I started with a pretty good recipe, but wasn't flavorful or spicy enough, so I added some things, damn these are good. They will definitely "clear your sinuses"



Cajun Boiled Peanuts



5 Pounds Raw Green Peanuts

8 Jalapeno Peppers

3 Lemons

2 Medium Onions

2 Bell Peppers, any color

3 Tbsp Chili Powder

3 Tbsp Cayenne Pepper

1/3 Cup Zatarains Crab Boil

1/3 Cup Garlic Powder

1/3 Cup Rock Salt



You will need a large pot for this recipe. Use fresh produce, ie, whole raw jalapenos, seeds and all, whole lemons instead of juice, no powdered onions, etc.

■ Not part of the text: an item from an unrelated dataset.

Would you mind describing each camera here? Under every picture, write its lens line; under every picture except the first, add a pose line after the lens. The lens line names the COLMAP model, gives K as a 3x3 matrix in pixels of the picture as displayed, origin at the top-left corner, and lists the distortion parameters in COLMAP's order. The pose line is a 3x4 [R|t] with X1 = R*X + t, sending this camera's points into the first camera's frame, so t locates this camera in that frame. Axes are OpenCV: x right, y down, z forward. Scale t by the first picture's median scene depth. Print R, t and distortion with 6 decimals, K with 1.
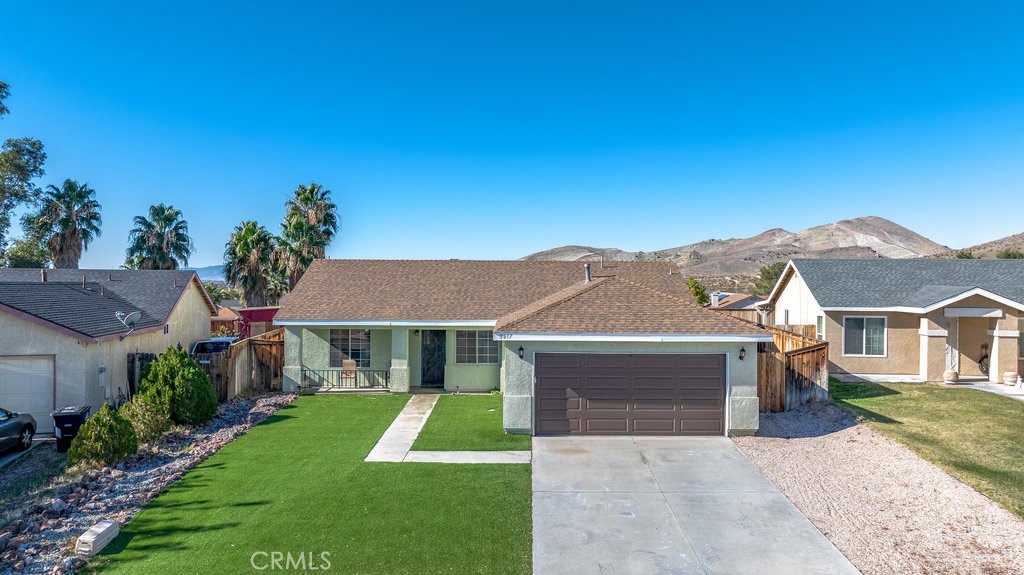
lens RADIAL K [[725.3, 0, 512.0], [0, 725.3, 287.5], [0, 0, 1]] dist [-0.037394, 0.036419]
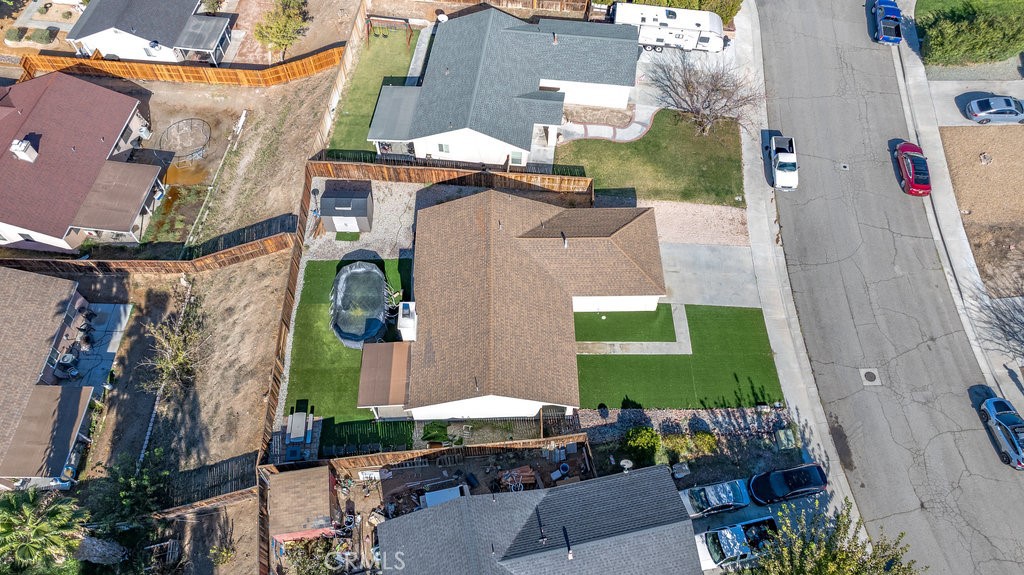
lens RADIAL K [[725.3, 0, 512.0], [0, 725.3, 287.5], [0, 0, 1]] dist [-0.037394, 0.036419]
pose [[-0.010738, -0.857555, 0.514280, -1.216852], [0.010315, 0.514187, 0.857616, -1.992025], [-0.999889, 0.014514, 0.003325, 1.429586]]
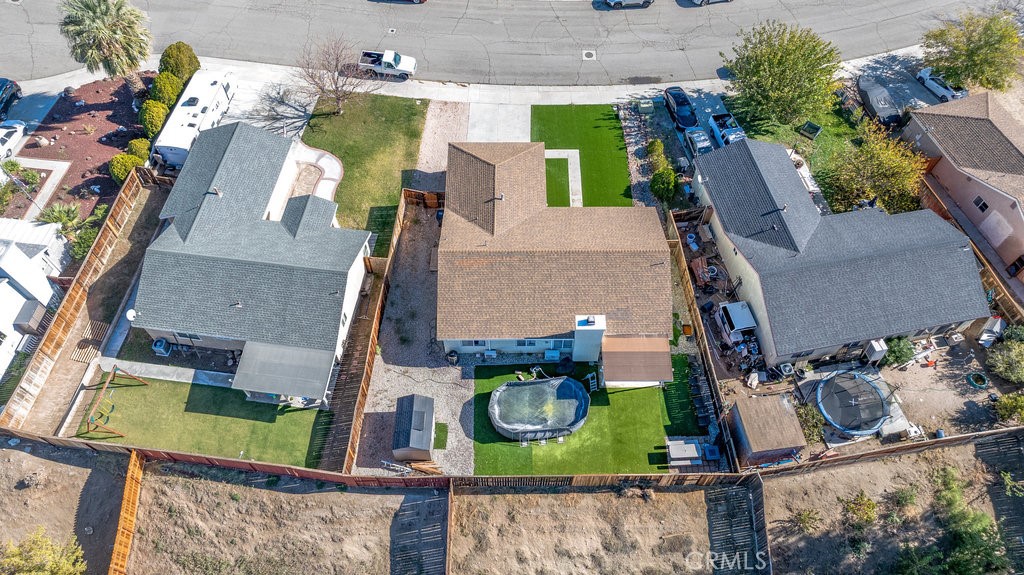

Wash and coarsely slice all produce. Add all ingredients to pot. Cover with several inches of water. Boil for three hours, checking periodically to ensure peanuts are still covered with water. Do not let water level drop below top of peanuts. If needed, add water.



Let cool several hours at a minimum before eating. Peanuts will asborb flavor as they cool. For maximum flavor, wait 24 hours


----------



## User6882 (Feb 4, 2009)

sounds good, ill have to try it


----------



## GROUPAGROUPAGROUPA (Apr 6, 2008)

how long do they stay good for


----------



## collardncornbread (Sep 28, 2009)

About 30 minutes. HA! If you have a group of 4-6 people. I put up 100 pounds this year in gallon ziplocks. I'll try this one. I love them spicy. Try dropping a couple big scoops of ice in the water when they are done,if you want them to pick up the spice quicker.


----------



## choppedliver (Apr 4, 2009)

> *GROUPAGROUPAGROUPA (11/7/2009)*how long do they stay good for


Well there is enough salt in there to preserve them for quite a while, but honestly I dont know how long they "stay good" for because those 5 pounds get eaten in about two days around my house, and they are damn good the whole time. I just leave them on the stove and eat them right out of the pot and dont bother refrigerating them.


----------